他對於音駒攻手扣殺的攔截,已經手到擒來了。

隨著球往研磨的方向飛去,前排的山本和福永一同起跳。

這是萬眾矚目的一球,看臺上的觀眾也聚精會神的看著球的方向。

所有人都在猜研磨會將球傳給誰。

二傳無疑成了矚目的焦點。

星海光來看著起跳的研磨,他剛準備彎曲膝蓋準備在研磨傳球出去的那一刻起跳,結果他的雙腳剛離開地面,就看到研磨的手腕一轉,他根本沒有將球傳給任何的攻手,而是選擇二次進攻將球輕飄飄地送了過去。

——啪嗒……

和球落地的聲音一起響起的,是星海光來和鷗臺副攻一起落地的腳步聲。

“啊?二次進攻?你竟然使用二次進攻!”星海光來怒目圓睜,他的臉都漲紅了,一臉不可置信的指著網對面喘著氣的研磨,像是在訴出什麽天大的冤情一樣,不服氣地大喊道:“什麽嘛!你這個布丁頭怎麽用二次進攻結束比賽?說好的扣殺呢?說好的你要讓你的攻手將我徹底擊敗的呢?你騙人!”

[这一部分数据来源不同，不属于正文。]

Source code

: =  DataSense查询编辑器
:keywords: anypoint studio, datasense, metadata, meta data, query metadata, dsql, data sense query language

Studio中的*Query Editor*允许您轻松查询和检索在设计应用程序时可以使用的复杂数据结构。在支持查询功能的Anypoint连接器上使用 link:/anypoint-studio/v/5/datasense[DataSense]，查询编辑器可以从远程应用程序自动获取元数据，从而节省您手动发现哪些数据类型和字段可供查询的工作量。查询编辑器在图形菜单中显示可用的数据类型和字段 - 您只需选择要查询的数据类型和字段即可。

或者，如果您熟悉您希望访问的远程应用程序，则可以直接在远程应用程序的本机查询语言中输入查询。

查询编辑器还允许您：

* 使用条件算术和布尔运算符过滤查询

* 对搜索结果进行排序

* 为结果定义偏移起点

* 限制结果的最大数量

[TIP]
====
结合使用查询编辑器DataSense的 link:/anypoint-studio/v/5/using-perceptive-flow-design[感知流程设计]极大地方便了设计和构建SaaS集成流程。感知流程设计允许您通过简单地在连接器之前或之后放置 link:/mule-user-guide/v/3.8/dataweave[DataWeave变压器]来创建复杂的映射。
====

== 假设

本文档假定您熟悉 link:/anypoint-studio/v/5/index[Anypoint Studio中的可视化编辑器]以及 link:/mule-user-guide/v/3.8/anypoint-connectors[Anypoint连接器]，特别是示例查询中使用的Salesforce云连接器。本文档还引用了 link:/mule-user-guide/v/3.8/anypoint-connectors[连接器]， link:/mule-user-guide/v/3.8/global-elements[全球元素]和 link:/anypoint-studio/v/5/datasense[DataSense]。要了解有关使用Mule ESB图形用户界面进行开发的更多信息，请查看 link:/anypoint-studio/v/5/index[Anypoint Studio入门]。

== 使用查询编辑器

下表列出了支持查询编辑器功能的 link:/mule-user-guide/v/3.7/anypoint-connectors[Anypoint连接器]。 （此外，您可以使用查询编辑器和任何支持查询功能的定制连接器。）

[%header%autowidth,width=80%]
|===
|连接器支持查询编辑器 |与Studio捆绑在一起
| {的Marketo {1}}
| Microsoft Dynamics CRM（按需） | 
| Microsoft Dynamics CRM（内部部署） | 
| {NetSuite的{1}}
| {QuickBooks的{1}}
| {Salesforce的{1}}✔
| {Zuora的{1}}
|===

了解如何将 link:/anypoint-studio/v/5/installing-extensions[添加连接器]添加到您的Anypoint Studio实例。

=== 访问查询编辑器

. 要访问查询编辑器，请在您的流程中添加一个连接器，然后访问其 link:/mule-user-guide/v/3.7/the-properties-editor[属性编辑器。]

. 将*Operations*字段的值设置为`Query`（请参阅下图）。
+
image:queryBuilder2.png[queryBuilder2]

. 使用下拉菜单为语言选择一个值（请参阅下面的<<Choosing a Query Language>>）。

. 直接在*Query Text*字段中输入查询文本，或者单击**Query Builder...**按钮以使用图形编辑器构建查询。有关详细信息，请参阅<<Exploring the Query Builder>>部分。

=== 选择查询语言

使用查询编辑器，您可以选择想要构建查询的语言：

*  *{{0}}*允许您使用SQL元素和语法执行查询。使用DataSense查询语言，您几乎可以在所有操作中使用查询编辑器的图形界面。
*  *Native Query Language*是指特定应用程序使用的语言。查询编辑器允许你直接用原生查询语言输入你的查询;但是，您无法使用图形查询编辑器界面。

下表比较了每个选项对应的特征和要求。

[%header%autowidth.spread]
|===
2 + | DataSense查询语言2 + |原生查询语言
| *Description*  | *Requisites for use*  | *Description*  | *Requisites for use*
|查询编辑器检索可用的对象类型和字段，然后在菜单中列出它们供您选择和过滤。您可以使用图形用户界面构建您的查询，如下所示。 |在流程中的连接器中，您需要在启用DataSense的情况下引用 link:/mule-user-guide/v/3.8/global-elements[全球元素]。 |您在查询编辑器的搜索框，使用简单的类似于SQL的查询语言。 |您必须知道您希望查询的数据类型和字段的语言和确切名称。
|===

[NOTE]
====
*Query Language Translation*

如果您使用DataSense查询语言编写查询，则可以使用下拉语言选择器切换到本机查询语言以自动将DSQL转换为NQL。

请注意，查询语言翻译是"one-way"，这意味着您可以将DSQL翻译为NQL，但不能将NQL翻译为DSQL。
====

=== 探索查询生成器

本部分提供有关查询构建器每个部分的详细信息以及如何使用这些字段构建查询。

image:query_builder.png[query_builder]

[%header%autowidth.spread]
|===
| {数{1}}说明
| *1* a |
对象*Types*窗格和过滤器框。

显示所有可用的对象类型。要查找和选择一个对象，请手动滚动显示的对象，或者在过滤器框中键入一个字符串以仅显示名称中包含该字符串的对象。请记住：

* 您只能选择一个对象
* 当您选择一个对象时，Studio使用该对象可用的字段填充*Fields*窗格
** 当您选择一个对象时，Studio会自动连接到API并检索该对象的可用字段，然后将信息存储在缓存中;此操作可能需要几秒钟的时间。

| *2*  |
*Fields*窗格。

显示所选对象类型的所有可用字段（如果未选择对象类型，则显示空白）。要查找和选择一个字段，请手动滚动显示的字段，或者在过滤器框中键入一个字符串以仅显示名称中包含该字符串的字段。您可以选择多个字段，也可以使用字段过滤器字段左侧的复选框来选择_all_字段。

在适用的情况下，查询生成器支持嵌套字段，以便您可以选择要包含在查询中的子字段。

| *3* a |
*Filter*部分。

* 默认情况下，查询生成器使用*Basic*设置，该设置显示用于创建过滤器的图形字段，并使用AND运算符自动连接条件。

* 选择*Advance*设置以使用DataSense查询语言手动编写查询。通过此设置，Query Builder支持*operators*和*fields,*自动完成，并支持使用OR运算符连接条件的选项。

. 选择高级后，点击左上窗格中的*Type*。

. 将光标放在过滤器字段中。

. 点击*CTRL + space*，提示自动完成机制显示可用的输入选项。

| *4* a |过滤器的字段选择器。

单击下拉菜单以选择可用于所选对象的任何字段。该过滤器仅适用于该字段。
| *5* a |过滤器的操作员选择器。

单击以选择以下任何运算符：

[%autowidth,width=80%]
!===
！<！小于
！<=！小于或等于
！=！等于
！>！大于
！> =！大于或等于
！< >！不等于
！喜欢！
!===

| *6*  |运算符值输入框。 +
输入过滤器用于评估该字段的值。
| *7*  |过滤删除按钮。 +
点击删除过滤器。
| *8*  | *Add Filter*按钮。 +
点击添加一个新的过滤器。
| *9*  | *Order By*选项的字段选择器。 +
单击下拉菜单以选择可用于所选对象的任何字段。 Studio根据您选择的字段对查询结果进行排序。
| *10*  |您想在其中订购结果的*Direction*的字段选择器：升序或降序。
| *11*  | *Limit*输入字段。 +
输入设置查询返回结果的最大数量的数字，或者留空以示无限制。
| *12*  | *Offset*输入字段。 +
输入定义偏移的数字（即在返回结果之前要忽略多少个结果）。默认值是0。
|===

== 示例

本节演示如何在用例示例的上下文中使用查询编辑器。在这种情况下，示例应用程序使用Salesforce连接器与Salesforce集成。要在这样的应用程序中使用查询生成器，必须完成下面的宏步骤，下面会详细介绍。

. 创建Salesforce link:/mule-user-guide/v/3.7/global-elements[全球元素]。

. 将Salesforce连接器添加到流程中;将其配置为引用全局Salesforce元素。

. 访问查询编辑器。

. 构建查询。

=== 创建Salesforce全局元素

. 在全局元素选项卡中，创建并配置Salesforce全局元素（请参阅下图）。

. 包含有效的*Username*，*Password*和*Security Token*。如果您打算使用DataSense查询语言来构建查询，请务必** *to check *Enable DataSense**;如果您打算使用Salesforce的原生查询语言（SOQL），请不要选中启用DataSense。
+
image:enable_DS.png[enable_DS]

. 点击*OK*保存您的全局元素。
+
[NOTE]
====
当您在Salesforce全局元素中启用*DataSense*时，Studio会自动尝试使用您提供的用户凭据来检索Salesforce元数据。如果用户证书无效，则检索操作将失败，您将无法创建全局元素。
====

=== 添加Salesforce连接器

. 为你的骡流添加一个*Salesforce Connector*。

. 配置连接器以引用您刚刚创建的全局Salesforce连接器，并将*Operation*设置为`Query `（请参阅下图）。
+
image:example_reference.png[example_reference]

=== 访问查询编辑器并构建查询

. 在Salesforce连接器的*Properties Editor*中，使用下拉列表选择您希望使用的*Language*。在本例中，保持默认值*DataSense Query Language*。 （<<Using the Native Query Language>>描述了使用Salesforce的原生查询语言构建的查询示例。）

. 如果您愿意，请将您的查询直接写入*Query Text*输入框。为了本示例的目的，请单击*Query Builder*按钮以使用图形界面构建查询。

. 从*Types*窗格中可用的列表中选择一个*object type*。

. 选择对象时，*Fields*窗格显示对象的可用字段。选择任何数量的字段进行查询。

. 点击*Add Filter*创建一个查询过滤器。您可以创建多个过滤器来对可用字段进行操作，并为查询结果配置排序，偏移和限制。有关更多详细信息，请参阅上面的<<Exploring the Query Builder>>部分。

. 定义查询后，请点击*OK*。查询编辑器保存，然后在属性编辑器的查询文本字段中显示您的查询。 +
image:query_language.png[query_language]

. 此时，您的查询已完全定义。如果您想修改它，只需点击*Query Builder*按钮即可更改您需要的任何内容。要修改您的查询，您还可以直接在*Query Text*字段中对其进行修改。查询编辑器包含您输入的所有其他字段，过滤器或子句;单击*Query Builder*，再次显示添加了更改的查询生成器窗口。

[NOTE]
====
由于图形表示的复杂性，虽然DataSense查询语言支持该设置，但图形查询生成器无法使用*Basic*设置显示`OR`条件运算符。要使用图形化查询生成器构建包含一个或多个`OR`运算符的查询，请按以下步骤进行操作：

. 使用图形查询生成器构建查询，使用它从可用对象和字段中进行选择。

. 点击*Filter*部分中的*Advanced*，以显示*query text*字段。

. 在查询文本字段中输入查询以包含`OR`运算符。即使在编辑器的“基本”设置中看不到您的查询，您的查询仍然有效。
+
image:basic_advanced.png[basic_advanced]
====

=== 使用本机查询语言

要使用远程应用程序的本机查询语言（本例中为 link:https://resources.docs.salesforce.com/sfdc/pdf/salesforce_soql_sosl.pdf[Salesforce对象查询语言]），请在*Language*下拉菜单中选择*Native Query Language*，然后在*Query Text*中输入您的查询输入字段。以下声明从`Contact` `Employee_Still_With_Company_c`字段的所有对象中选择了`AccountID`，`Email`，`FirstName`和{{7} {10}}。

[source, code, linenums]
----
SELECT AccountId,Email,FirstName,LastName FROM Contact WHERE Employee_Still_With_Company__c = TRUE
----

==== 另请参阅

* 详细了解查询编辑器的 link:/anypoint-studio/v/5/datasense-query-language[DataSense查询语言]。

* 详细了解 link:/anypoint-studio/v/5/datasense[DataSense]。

研磨隔著網面沖人微微一皺,他沒有說話,但卻在心裏回覆了。

唔……他說會讓攻手將他徹底擊敗的,可沒有說,自己不用二次進攻啊?

而且這麽好的時機,他又怎麽可能會錯過呢?

比分都到30:31了,他要是再不拿下這一局,再打下去真的吃不消。

到底還是單細胞生物啊……這麽看來,其實他也挺可愛的嘛。

意識到自己徹底被研磨玩弄於股掌之間的星海光來徹底破防了。